The DeLorean wouldn’t have worked because the navigation system was flawed. There was no “Year Zero”; the Romans didn’t have that concept. The Julian/Gregorian calendar, which we still use today, went directly from 1 BC to 1 AD. This is why the 21st century began in 2001, not 2000.
As an aside, the phases of the Moon were wrong in E.T. Scientific accuracy has never been Spielberg’s strong point.
Also, Jesus almost certainly wasn’t born on 25 December.
I don’t see how that’s an issue. You’d only need to know the present time and the destination time, and you don’t need a year zero to calculate the difference between the two.
Edit: unless of course you want to travel to BC. Maybe that’s the limit. Or maybe you just need to program the computer correctly to skip from 1 AD to 1 BC. Seems like, given all the other impossible technology, that part would at least be relatively simple.
I’m not sure what I’m missing, but the way I see it, the system only needs to know how far to move backward or forward through time. And the difference between 1985 and 1955 is the same whether there’s a year zero or not.
That was how Welles’ time machine worked. It had a joystick and was obviously an analog system that didn’t depend on the initial setting
With Doc’s machine, the destination was set digitally: Present Date–Target Date. If the clock was wrong, the system wouldn’t know what year it was to begin with.
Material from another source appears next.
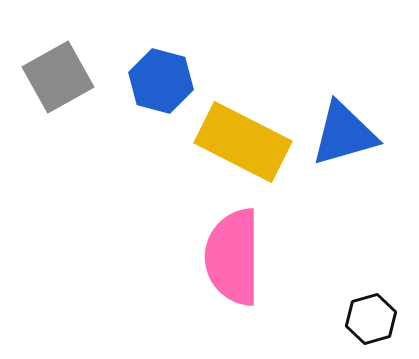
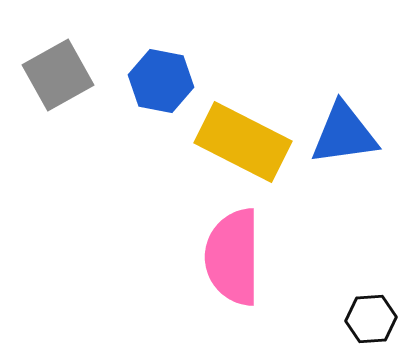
gray square: moved 2 px up
blue hexagon: rotated 4 degrees counterclockwise
blue triangle: rotated 8 degrees clockwise
black hexagon: rotated 12 degrees clockwise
Sure, but there’s lots of ways to initially tell the system what date and time it is. You wouldn’t calibrate from zero; you’d calibrate from the present. So you’d calculate the destination relative to the present. Unless you’re crossing the BC/AD line, no problem.
I forgot about that part. Still (despite the fact that Christ, if he did exist, was almost certainly not born on December 25th), you’d get to the correct date anyway relative to 1985.
I concede that if you went to any time before 1 BC, which the computer apparently considers “0000”, then you’d be off by a year. That’s a stretch from claiming it “wouldn’t work” for that reason.
There was no “Year Zero.” How can you enter a target date that doesn’t exist?
If you entered “1985 minus 1,985 years,” you’d end up in 1BC. Which wouldn’t be the year of the Nativity, even if Christ had been born 1,985 years previously, which he almost certainly wasn’t.
Anyway, that wasn’t how coordinates were entered in Doc’s machine. You needed a specific day, month, and year that actually existed.
I agree. He had to know that there would be no way to get to the birth of Christ, given the DeLorean’s inability (at the time) to fly or swim; ergo, he was kidding. Actually trying to get to that date would likely generate an error.
Yeah, you would need the geographical coordinates as well.
There’s a lot more to time travel than is generally appreciated. F’rinstance, not only are the geographical coordinates different today (because of plate tectonics), the Earth itself is not in the same position relative to the rest of the Galaxy (or anything else, for that matter).
I still have a few boxes full of these guys, if anybody is interested.
Because the targeting system doesn’t have to know, or care, what the year was actually called - only that is was 1,985 years ago. Entering “0000” lands you in 1 BC. Entering “-0001” lands you in 2 BC. So what?
The first movie is a near-perfect masterpiece. I have a soft-spot for the 2nd, and the 3rd is great from a character development perspective, but kind of a bore otherwise. It does nicely bring the whole trilogy full circle, though.
Recently shared the trilogy with my kids, who usually call anything made prior to 2010 “old-timey”, and even they loved the first one. They liked the second one once it got out of “2015”, which they couldn’t stop laughing at. The third, I think they also found a bit boring. (We’re just not a Western loving family, I guess.)
There were some uncomfortable moments in the 1st one to watch with kids, but they led to some worthwhile conversations, I think. (“Why was George trying to look in Lorraine’s window?” “Why is Biff trying to kiss her if she doesn’t want to? That’s not OK!”) (see also alt-1985 Lorraine’s “enhancements” in part II…)
You have to wonder what Marty 2’s life would be like. The George in the first movie was extremely timid and easily gave in to fear rather than any confrontation. We see that both in 1985, and when Marty first goes back to 1955. Marty 1 helps George learn how to confront those fears and as a result he becomes a confident success.
Marty 2 grows up in a house with a confident father who also recognizes the temptation of doing nothing. I could imagine a George who, when tempted to do nothing, says “what are you George, Chicken?” and then proceeds to do what he set out to do. This could be both an inside joke in the family, and a mantra to never give in to fear no matter what.
Somewhere between the first movie and the second movie, I think the first Marty we knew merged with Marty 2. This is why we suddenly see character traits that were never mentioned in the first movie like never allowing himself to be called chicken. It would be interesting to quiz him to see what his youth was like, but given that the George and Lorraine in 2015 appear to be the successful versions of themselves it stands to reason that that entire family has always been in that timeline.